Why trust relevance reliability matters to news consumers

Why trust, reliability and relevance matters most to news consumers

Brands and publishers must focus on these areas to truly engage with the modern news consumer.
By Tini Sevak, VP Audiences & Data, CNNIC

July 15th, 2019

In the last five years, we have seen a global shift in where consumers are spending their time, with people spending on average over 11 hours a day consuming media in some form across platforms – which has affected how people find their news.

The increase in technology, data and connectivity have also resulted in audiences today having higher expectations and lower attention spans when it comes to content.

Brands, therefore, need to focus on audiences’ spiralling expectations, which include: accuracy and trust, understanding audiences and treating them as people, and providing audiences with relevant and meaningful content.

Amanpour's exclusive interview with Angela Merkel

Christiane Amanpour's exclusive with German Chancellor Angela Merkel

Richard Quest at the NY Stock Exchange

Richard Quest presents The Express from the NY Stock Exchange

TV networks like CNN need to deepen their knowledge and understanding of audiences so that their experiences are relevant, and therefore resonate more deeply. 

Marketing has existed for many decades, but the modern era – with the advent of traditional and then digital media – has transformed consumers’ relationships with products.

Looking back, the birth of outbound marketing in the early 20th century created a period of mass production and inefficiency as advertising (in the form of print and posters) spoke at consumers rather than with them. In the 1950s and 1960s, the marketplace became saturated and, as a result, there was intense competition for customers.

• _Assigned task 1_
In the article on news consumers, how many hours a day do people spend consuming media on average?
• _Assigned task 2_
Reproduce, character for character, the lines of the listing starting with the line that contains "the **Tables** node.</span></span>" and going on through the line that contains "into the table.</span></span>", both included.

• _Information given_
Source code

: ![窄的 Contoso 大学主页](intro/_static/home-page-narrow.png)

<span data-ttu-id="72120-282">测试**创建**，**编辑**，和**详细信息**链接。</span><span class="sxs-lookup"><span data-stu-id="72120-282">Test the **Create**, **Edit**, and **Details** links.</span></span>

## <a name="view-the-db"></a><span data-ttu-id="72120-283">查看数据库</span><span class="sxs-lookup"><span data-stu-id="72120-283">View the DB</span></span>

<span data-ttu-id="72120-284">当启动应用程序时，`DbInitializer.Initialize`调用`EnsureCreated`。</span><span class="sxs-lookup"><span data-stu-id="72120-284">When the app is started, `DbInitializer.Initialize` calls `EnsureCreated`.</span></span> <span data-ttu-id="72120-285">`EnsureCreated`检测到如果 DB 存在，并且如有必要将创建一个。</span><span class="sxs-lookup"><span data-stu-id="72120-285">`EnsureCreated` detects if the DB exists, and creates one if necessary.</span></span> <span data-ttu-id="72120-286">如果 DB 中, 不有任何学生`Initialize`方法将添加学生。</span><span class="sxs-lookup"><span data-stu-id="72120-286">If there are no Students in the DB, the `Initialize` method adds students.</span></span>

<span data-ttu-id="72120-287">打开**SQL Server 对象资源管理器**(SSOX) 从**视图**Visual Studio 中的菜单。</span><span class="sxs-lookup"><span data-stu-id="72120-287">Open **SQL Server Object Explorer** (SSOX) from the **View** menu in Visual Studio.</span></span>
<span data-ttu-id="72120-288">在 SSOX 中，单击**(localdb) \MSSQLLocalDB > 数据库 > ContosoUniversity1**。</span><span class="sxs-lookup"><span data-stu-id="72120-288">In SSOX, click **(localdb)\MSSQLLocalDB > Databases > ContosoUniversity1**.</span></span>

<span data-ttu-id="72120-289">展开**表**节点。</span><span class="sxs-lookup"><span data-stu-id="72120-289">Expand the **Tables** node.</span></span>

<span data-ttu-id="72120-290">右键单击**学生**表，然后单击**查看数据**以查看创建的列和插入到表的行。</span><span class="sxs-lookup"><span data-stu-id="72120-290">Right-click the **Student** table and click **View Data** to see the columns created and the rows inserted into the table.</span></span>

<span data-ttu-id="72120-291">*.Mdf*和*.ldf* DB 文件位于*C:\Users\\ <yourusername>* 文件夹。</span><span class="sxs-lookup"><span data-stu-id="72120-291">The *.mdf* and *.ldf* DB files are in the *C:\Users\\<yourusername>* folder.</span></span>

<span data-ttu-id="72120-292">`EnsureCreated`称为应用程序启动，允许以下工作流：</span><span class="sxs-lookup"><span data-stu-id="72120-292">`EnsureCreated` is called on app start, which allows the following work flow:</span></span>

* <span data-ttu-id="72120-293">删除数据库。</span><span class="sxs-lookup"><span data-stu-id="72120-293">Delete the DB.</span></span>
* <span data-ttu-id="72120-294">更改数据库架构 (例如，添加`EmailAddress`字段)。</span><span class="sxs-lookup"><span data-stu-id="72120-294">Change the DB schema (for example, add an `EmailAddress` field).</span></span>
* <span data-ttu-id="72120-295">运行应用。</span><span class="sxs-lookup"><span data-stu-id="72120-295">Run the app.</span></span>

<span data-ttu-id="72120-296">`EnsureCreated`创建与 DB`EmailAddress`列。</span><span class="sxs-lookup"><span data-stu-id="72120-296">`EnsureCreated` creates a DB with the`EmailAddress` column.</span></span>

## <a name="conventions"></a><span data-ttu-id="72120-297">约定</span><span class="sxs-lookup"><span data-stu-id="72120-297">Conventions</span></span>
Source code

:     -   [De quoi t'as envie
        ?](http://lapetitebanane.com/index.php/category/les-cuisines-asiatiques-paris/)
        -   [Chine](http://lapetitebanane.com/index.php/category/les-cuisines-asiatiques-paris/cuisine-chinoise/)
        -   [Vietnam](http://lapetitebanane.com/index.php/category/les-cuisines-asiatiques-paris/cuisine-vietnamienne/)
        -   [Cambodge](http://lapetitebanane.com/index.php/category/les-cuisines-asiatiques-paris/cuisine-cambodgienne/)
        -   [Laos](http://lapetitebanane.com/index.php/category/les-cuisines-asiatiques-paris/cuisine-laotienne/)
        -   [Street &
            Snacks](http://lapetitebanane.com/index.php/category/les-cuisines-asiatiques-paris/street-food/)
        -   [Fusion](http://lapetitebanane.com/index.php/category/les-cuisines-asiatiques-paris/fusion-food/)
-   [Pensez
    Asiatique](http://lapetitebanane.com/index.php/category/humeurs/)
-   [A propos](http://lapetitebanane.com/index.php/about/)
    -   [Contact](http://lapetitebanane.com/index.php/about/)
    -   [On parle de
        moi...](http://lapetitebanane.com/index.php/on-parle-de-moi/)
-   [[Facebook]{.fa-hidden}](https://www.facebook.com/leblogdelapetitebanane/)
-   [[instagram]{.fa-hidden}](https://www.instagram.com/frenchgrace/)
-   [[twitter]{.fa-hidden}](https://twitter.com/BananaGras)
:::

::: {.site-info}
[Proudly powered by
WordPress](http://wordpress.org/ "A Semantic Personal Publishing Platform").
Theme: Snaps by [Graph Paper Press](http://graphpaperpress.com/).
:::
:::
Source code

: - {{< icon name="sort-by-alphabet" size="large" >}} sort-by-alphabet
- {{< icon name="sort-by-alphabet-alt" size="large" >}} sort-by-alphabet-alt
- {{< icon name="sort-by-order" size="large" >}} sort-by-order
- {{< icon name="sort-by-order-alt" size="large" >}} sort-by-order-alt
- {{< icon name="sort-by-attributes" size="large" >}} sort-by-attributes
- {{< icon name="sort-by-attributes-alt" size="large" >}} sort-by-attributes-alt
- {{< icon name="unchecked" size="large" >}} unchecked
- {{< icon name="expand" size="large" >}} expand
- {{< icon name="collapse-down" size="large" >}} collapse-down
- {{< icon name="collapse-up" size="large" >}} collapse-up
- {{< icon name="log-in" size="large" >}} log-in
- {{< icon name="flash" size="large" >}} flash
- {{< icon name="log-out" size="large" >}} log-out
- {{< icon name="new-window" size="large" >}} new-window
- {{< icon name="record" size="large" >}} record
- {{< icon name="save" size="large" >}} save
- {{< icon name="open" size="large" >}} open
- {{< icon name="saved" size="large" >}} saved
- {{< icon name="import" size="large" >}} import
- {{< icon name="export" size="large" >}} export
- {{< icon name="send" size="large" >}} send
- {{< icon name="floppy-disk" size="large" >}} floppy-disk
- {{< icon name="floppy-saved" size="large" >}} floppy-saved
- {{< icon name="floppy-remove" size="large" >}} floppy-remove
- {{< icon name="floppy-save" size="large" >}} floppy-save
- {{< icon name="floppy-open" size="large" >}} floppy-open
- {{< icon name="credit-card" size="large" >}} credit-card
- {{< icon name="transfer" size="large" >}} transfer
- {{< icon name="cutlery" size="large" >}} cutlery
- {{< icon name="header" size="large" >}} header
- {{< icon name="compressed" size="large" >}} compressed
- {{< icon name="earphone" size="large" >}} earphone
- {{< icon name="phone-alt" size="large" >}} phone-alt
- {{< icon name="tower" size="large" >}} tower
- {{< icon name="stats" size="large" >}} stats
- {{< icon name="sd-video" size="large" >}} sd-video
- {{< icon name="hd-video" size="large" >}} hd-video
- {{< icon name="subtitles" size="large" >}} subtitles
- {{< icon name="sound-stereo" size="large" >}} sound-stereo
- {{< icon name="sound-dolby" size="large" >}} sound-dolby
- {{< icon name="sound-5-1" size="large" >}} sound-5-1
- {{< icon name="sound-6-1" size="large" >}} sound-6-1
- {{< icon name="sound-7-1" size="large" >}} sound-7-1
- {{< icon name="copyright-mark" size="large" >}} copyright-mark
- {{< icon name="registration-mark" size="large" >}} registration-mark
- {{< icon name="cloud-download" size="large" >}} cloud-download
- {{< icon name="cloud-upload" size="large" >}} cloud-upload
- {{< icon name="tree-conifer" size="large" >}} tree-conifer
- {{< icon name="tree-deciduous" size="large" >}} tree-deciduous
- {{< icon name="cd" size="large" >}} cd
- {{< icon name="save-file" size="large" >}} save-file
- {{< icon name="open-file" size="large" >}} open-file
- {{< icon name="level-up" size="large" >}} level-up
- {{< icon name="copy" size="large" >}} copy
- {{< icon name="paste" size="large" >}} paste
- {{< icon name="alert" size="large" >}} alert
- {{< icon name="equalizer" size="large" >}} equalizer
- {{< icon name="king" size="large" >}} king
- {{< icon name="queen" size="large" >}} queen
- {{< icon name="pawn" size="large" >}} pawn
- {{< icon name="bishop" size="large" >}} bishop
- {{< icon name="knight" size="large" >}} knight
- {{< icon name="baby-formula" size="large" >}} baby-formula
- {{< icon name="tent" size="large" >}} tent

• _Expected output 1_
Over 11 hours a day.

• _Expected output 2_
<span data-ttu-id="72120-289">展开**表**节点。</span><span class="sxs-lookup"><span data-stu-id="72120-289">Expand the **Tables** node.</span></span>

<span data-ttu-id="72120-290">右键单击**学生**表，然后单击**查看数据**以查看创建的列和插入到表的行。</span><span class="sxs-lookup"><span data-stu-id="72120-290">Right-click the **Student** table and click **View Data** to see the columns created and the rows inserted into the table.</span></span>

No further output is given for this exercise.